### Provided records ###
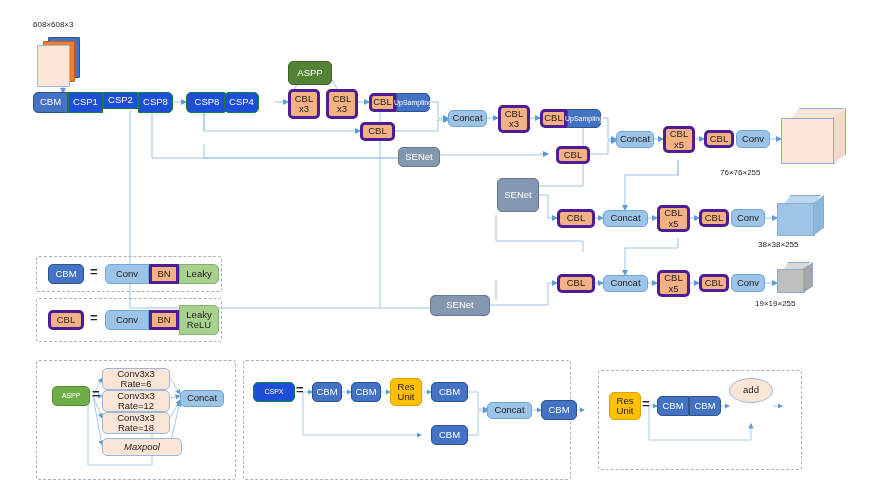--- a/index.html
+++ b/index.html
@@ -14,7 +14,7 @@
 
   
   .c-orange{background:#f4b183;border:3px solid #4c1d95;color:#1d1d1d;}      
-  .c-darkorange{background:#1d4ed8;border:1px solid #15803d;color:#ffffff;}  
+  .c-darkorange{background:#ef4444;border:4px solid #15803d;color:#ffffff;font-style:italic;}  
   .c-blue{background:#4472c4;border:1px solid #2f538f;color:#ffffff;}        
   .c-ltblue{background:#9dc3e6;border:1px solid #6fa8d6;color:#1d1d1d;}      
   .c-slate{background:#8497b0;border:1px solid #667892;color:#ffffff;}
###
### Provided records ###
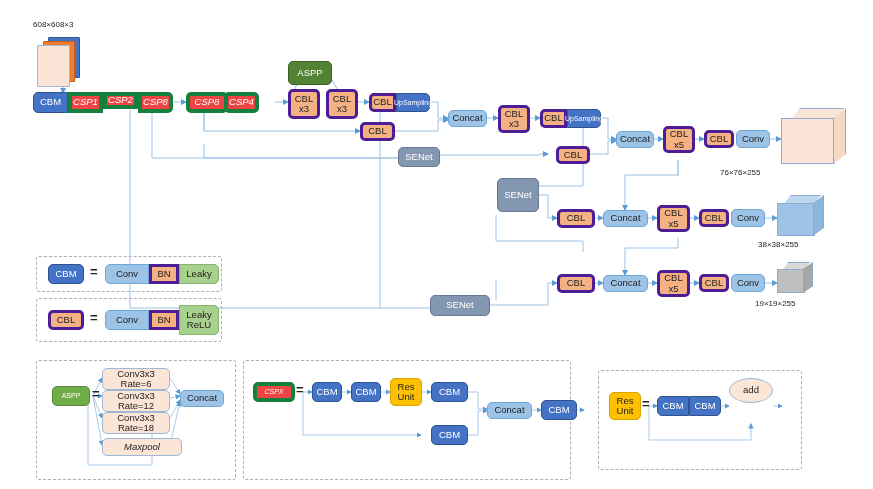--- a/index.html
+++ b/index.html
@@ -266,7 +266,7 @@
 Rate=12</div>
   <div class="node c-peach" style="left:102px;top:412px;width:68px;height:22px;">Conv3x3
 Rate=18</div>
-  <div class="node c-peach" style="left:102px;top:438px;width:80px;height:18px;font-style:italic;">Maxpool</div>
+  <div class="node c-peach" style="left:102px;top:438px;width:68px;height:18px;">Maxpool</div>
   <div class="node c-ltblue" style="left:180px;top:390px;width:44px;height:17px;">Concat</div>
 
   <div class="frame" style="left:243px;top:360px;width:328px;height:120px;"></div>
###
# [What is required]
In the lines above, spot each one that contains the word "italic" and copy it.

# [Answer to the exercise]
+  .c-darkorange{background:#ef4444;border:4px solid #15803d;color:#ffffff;font-style:italic;}  
-  <div class="node c-peach" style="left:102px;top:438px;width:80px;height:18px;font-style:italic;">Maxpool</div>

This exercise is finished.